EXCERPTED RECORDS:
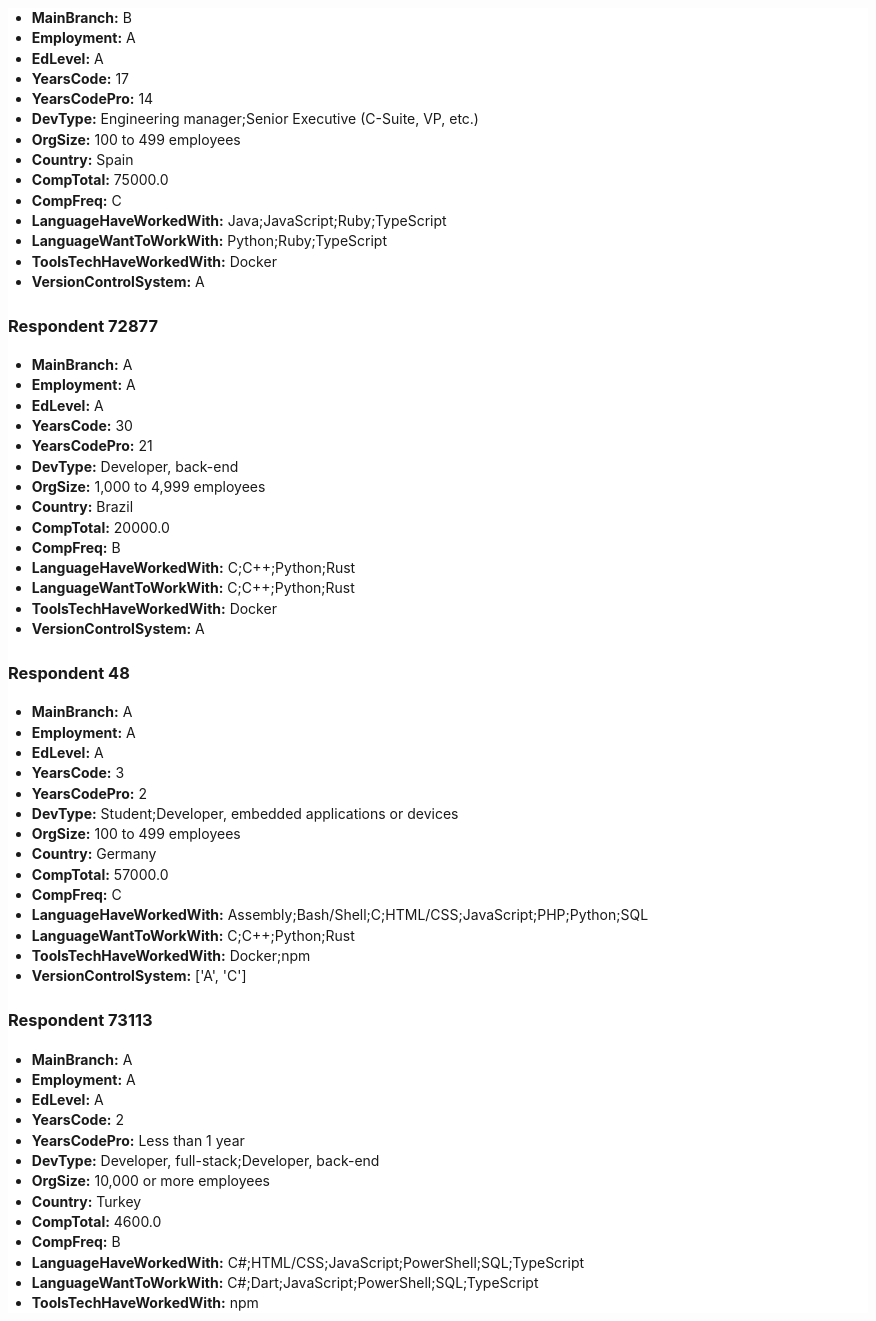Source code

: - **MainBranch:** B
- **Employment:** A
- **EdLevel:** A
- **YearsCode:** 17
- **YearsCodePro:** 14
- **DevType:** Engineering manager;Senior Executive (C-Suite, VP, etc.)
- **OrgSize:** 100 to 499 employees
- **Country:** Spain
- **CompTotal:** 75000.0
- **CompFreq:** C
- **LanguageHaveWorkedWith:** Java;JavaScript;Ruby;TypeScript
- **LanguageWantToWorkWith:** Python;Ruby;TypeScript
- **ToolsTechHaveWorkedWith:** Docker
- **VersionControlSystem:** A

### Respondent 72877

- **MainBranch:** A
- **Employment:** A
- **EdLevel:** A
- **YearsCode:** 30
- **YearsCodePro:** 21
- **DevType:** Developer, back-end
- **OrgSize:** 1,000 to 4,999 employees
- **Country:** Brazil
- **CompTotal:** 20000.0
- **CompFreq:** B
- **LanguageHaveWorkedWith:** C;C++;Python;Rust
- **LanguageWantToWorkWith:** C;C++;Python;Rust
- **ToolsTechHaveWorkedWith:** Docker
- **VersionControlSystem:** A

### Respondent 48

- **MainBranch:** A
- **Employment:** A
- **EdLevel:** A
- **YearsCode:** 3
- **YearsCodePro:** 2
- **DevType:** Student;Developer, embedded applications or devices
- **OrgSize:** 100 to 499 employees
- **Country:** Germany
- **CompTotal:** 57000.0
- **CompFreq:** C
- **LanguageHaveWorkedWith:** Assembly;Bash/Shell;C;HTML/CSS;JavaScript;PHP;Python;SQL
- **LanguageWantToWorkWith:** C;C++;Python;Rust
- **ToolsTechHaveWorkedWith:** Docker;npm
- **VersionControlSystem:** ['A', 'C']

### Respondent 73113

- **MainBranch:** A
- **Employment:** A
- **EdLevel:** A
- **YearsCode:** 2
- **YearsCodePro:** Less than 1 year
- **DevType:** Developer, full-stack;Developer, back-end
- **OrgSize:** 10,000 or more employees
- **Country:** Turkey
- **CompTotal:** 4600.0
- **CompFreq:** B
- **LanguageHaveWorkedWith:** C#;HTML/CSS;JavaScript;PowerShell;SQL;TypeScript
- **LanguageWantToWorkWith:** C#;Dart;JavaScript;PowerShell;SQL;TypeScript
- **ToolsTechHaveWorkedWith:** npm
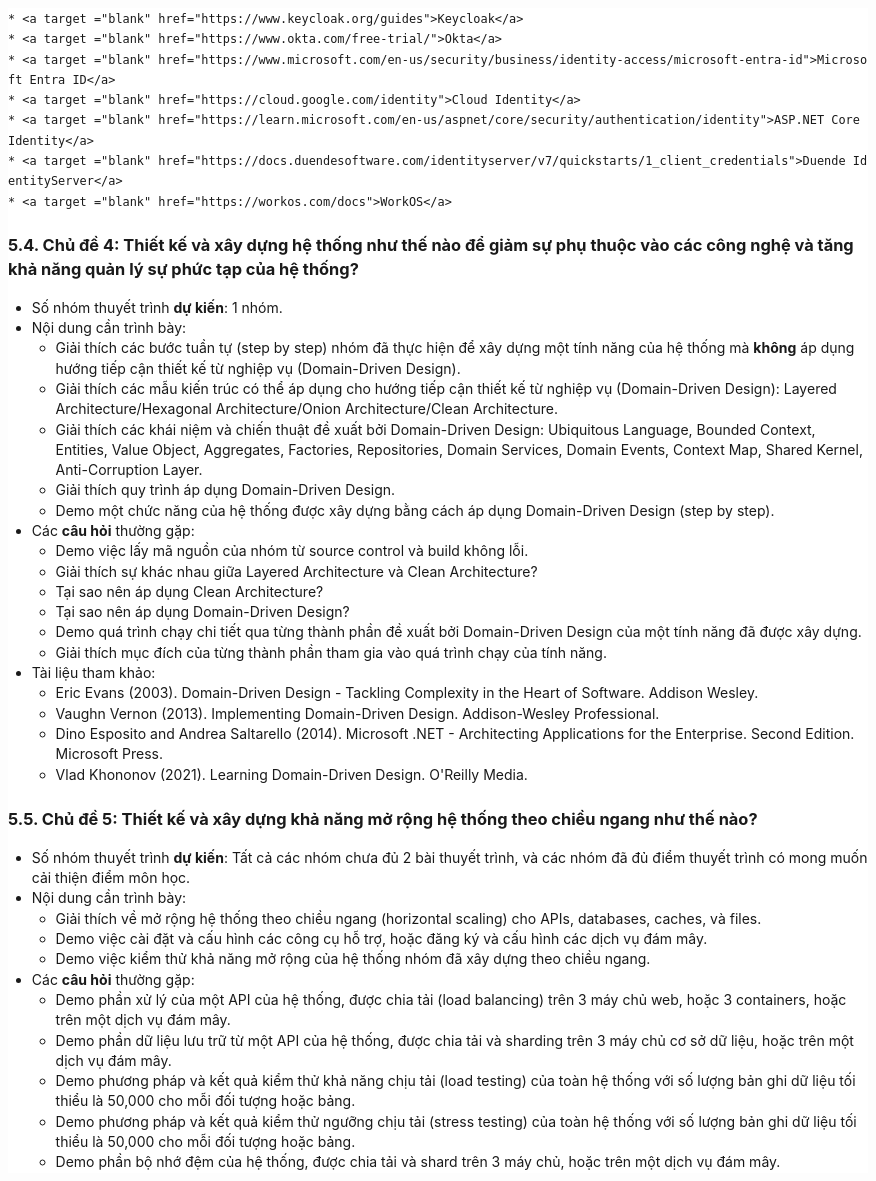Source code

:     * <a target ="blank" href="https://www.keycloak.org/guides">Keycloak</a>
    * <a target ="blank" href="https://www.okta.com/free-trial/">Okta</a>
    * <a target ="blank" href="https://www.microsoft.com/en-us/security/business/identity-access/microsoft-entra-id">Microsoft Entra ID</a>
    * <a target ="blank" href="https://cloud.google.com/identity">Cloud Identity</a>
    * <a target ="blank" href="https://learn.microsoft.com/en-us/aspnet/core/security/authentication/identity">ASP.NET Core Identity</a>
    * <a target ="blank" href="https://docs.duendesoftware.com/identityserver/v7/quickstarts/1_client_credentials">Duende IdentityServer</a>
    * <a target ="blank" href="https://workos.com/docs">WorkOS</a>

### 5.4. Chủ đề 4: Thiết kế và xây dựng hệ thống như thế nào để giảm sự phụ thuộc vào các công nghệ và tăng khả năng quản lý sự phức tạp của hệ thống?
* Số nhóm thuyết trình **dự kiến**: 1 nhóm.
* Nội dung cần trình bày:
    * Giải thích các bước tuần tự (step by step) nhóm đã thực hiện để xây dựng một tính năng của hệ thống mà **không** áp dụng hướng tiếp cận thiết kế từ nghiệp vụ (Domain-Driven Design).
    * Giải thích các mẫu kiến trúc có thể áp dụng cho hướng tiếp cận thiết kế từ nghiệp vụ (Domain-Driven Design): Layered Architecture/Hexagonal Architecture/Onion Architecture/Clean Architecture.
    * Giải thích các khái niệm và chiến thuật đề xuất bởi Domain-Driven Design: Ubiquitous Language, Bounded Context, Entities, Value Object, Aggregates, Factories, Repositories, Domain Services, Domain Events, Context Map, Shared Kernel, Anti-Corruption Layer.
    * Giải thích quy trình áp dụng Domain-Driven Design.
    * Demo một chức năng của hệ thống được xây dựng bằng cách áp dụng Domain-Driven Design (step by step).
* Các **câu hỏi** thường gặp:
    * Demo việc lấy mã nguồn của nhóm từ source control và build không lỗi.
    * Giải thích sự khác nhau giữa Layered Architecture và Clean Architecture?
    * Tại sao nên áp dụng Clean Architecture?
    * Tại sao nên áp dụng Domain-Driven Design?
    * Demo quá trình chạy chi tiết qua từng thành phần đề xuất bởi Domain-Driven Design của một tính năng đã được xây dựng.
    * Giải thích mục đích của từng thành phần tham gia vào quá trình chạy của tính năng.
* Tài liệu tham khảo:
    * Eric Evans (2003). Domain-Driven Design - Tackling Complexity in the Heart of Software. Addison Wesley.
    * Vaughn Vernon (2013). Implementing Domain-Driven Design. Addison-Wesley Professional.
    * Dino Esposito and Andrea Saltarello (2014). Microsoft .NET - Architecting Applications for the Enterprise. Second Edition. Microsoft Press.
    * Vlad Khononov (2021). Learning Domain-Driven Design. O'Reilly Media.

### 5.5. Chủ đề 5: Thiết kế và xây dựng khả năng mở rộng hệ thống theo chiều ngang như thế nào?
* Số nhóm thuyết trình **dự kiến**: Tất cả các nhóm chưa đủ 2 bài thuyết trình, và các nhóm đã đủ điểm thuyết trình có mong muốn cải thiện điểm môn học.
* Nội dung cần trình bày:
    * Giải thích về mở rộng hệ thống theo chiều ngang (horizontal scaling) cho APIs, databases, caches, và files.
    * Demo việc cài đặt và cấu hình các công cụ hỗ trợ, hoặc đăng ký và cấu hình các dịch vụ đám mây.
    * Demo việc kiểm thử khả năng mở rộng của hệ thống nhóm đã xây dựng theo chiều ngang.
* Các **câu hỏi** thường gặp:
    * Demo phần xử lý của một API của hệ thống, được chia tải (load balancing) trên 3 máy chủ web, hoặc 3 containers, hoặc trên một dịch vụ đám mây.
    * Demo phần dữ liệu lưu trữ từ một API của hệ thống, được chia tải và sharding trên 3 máy chủ cơ sở dữ liệu, hoặc trên một dịch vụ đám mây.
    * Demo phương pháp và kết quả kiểm thử khả năng chịu tải (load testing) của toàn hệ thống với số lượng bản ghi dữ liệu tối thiểu là 50,000 cho mỗi đối tượng hoặc bảng.
    * Demo phương pháp và kết quả kiểm thử ngưỡng chịu tải (stress testing) của toàn hệ thống với số lượng bản ghi dữ liệu tối thiểu là 50,000 cho mỗi đối tượng hoặc bảng.
    * Demo phần bộ nhớ đệm của hệ thống, được chia tải và shard trên 3 máy chủ, hoặc trên một dịch vụ đám mây.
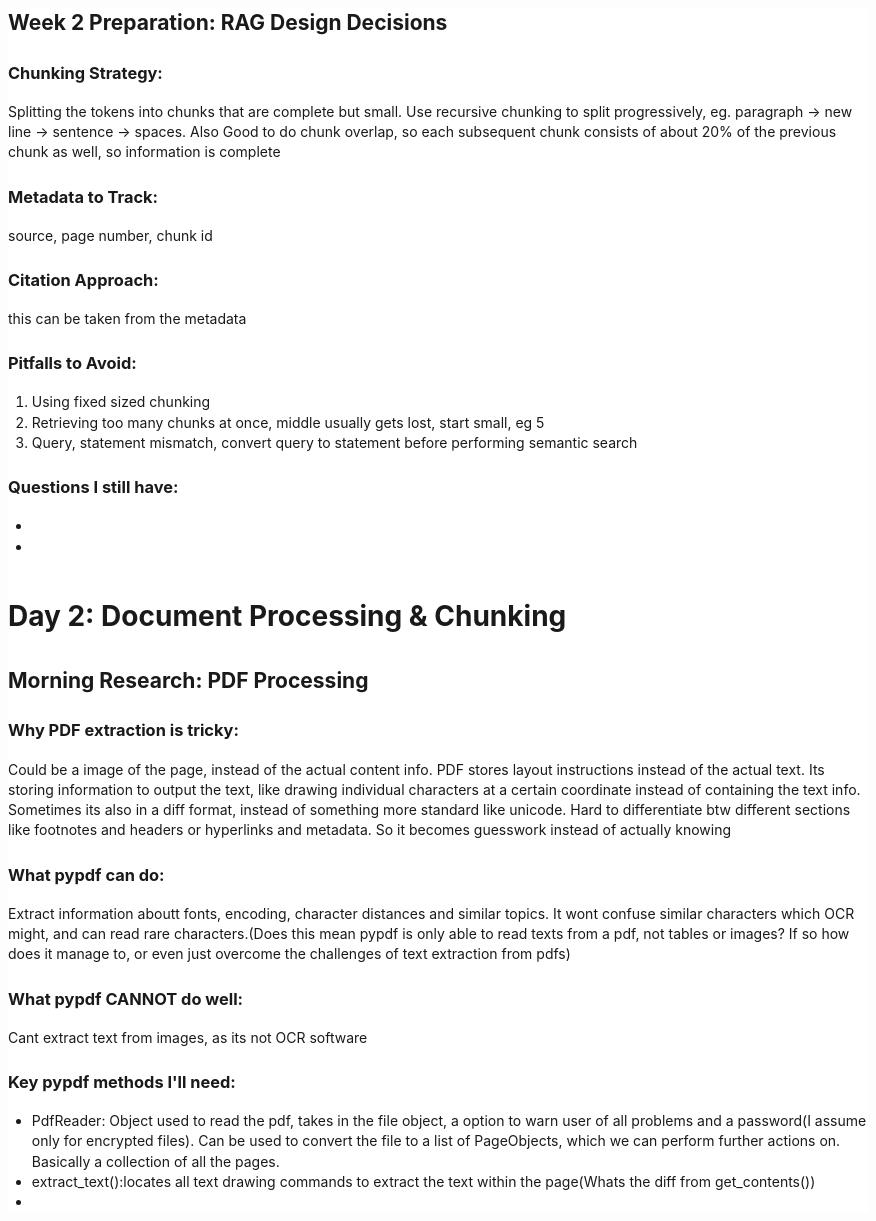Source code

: ## Week 2 Preparation: RAG Design Decisions

### Chunking Strategy:
Splitting the tokens into chunks that are complete but small. Use recursive chunking to split progressively, eg. paragraph -> new line -> sentence -> spaces. Also Good to do chunk overlap, so each subsequent chunk consists of about 20% of the previous chunk as well, so information is complete

### Metadata to Track:
source, page number, chunk id

### Citation Approach:
this can be taken from the metadata

### Pitfalls to Avoid:
1. Using fixed sized chunking
2. Retrieving too many chunks at once, middle usually gets lost, start small, eg 5
3. Query, statement mismatch, convert query to statement before performing semantic search

### Questions I still have:
- 
-

# Day 2: Document Processing & Chunking

## Morning Research: PDF Processing

### Why PDF extraction is tricky:
Could be a image of the page, instead of the actual content info. PDF stores layout instructions instead of the actual text. Its storing information to output the text, like drawing individual characters at a certain coordinate instead of containing the text info. Sometimes its also in a diff format, instead of something more standard like unicode. Hard to differentiate btw different sections like footnotes and headers or hyperlinks and metadata. So it becomes guesswork instead of actually knowing

### What pypdf can do:
Extract information aboutt fonts, encoding, character distances and similar topics. It wont confuse similar characters which OCR might, and can read rare characters.(Does this mean pypdf is only able to read texts from a pdf, not tables or images? If so how does it manage to, or even just overcome the challenges of text extraction from pdfs)

### What pypdf CANNOT do well:
Cant extract text from images, as its not OCR software

### Key pypdf methods I'll need:
- PdfReader: Object used to read the pdf, takes in the file object, a option to warn user of all problems and a password(I assume only for encrypted files). Can be used to convert the file to a list of PageObjects, which we can perform further actions on. Basically a collection of all the pages.
- extract_text():locates all text drawing commands to extract the text within the page(Whats the diff from get_contents())
- 
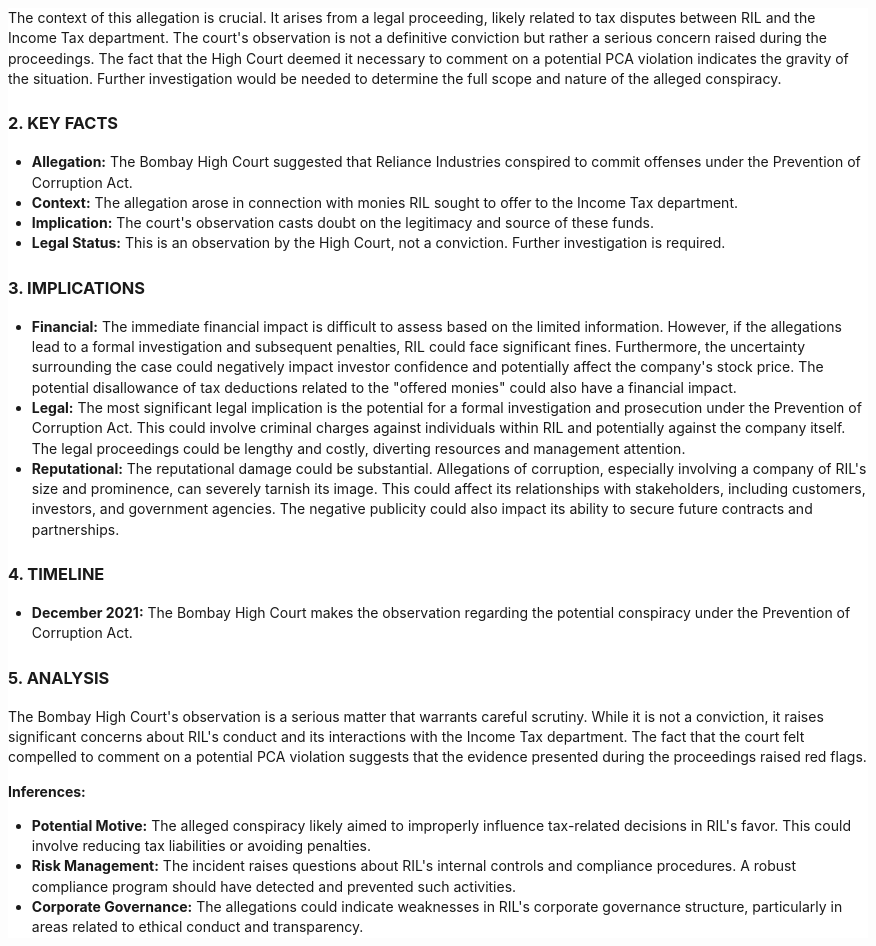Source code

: The context of this allegation is crucial. It arises from a legal proceeding, likely related to tax disputes between RIL and the Income Tax department. The court's observation is not a definitive conviction but rather a serious concern raised during the proceedings. The fact that the High Court deemed it necessary to comment on a potential PCA violation indicates the gravity of the situation. Further investigation would be needed to determine the full scope and nature of the alleged conspiracy.

### 2. KEY FACTS

*   **Allegation:** The Bombay High Court suggested that Reliance Industries conspired to commit offenses under the Prevention of Corruption Act.
*   **Context:** The allegation arose in connection with monies RIL sought to offer to the Income Tax department.
*   **Implication:** The court's observation casts doubt on the legitimacy and source of these funds.
*   **Legal Status:** This is an observation by the High Court, not a conviction. Further investigation is required.

### 3. IMPLICATIONS

*   **Financial:** The immediate financial impact is difficult to assess based on the limited information. However, if the allegations lead to a formal investigation and subsequent penalties, RIL could face significant fines. Furthermore, the uncertainty surrounding the case could negatively impact investor confidence and potentially affect the company's stock price. The potential disallowance of tax deductions related to the "offered monies" could also have a financial impact.
*   **Legal:** The most significant legal implication is the potential for a formal investigation and prosecution under the Prevention of Corruption Act. This could involve criminal charges against individuals within RIL and potentially against the company itself. The legal proceedings could be lengthy and costly, diverting resources and management attention.
*   **Reputational:** The reputational damage could be substantial. Allegations of corruption, especially involving a company of RIL's size and prominence, can severely tarnish its image. This could affect its relationships with stakeholders, including customers, investors, and government agencies. The negative publicity could also impact its ability to secure future contracts and partnerships.

### 4. TIMELINE

*   **December 2021:** The Bombay High Court makes the observation regarding the potential conspiracy under the Prevention of Corruption Act.

### 5. ANALYSIS

The Bombay High Court's observation is a serious matter that warrants careful scrutiny. While it is not a conviction, it raises significant concerns about RIL's conduct and its interactions with the Income Tax department. The fact that the court felt compelled to comment on a potential PCA violation suggests that the evidence presented during the proceedings raised red flags.

**Inferences:**

*   **Potential Motive:** The alleged conspiracy likely aimed to improperly influence tax-related decisions in RIL's favor. This could involve reducing tax liabilities or avoiding penalties.
*   **Risk Management:** The incident raises questions about RIL's internal controls and compliance procedures. A robust compliance program should have detected and prevented such activities.
*   **Corporate Governance:** The allegations could indicate weaknesses in RIL's corporate governance structure, particularly in areas related to ethical conduct and transparency.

AIM OF THE TASK: Go through the records. Copy each line where "dụng" appears.

OUTPUT OF THE EXERCISE:
    * Giải thích các bước tuần tự (step by step) nhóm đã thực hiện để xây dựng một tính năng của hệ thống mà **không** áp dụng hướng tiếp cận thiết kế từ nghiệp vụ (Domain-Driven Design).
    * Giải thích các mẫu kiến trúc có thể áp dụng cho hướng tiếp cận thiết kế từ nghiệp vụ (Domain-Driven Design): Layered Architecture/Hexagonal Architecture/Onion Architecture/Clean Architecture.
    * Giải thích quy trình áp dụng Domain-Driven Design.
    * Demo một chức năng của hệ thống được xây dựng bằng cách áp dụng Domain-Driven Design (step by step).
    * Tại sao nên áp dụng Clean Architecture?
    * Tại sao nên áp dụng Domain-Driven Design?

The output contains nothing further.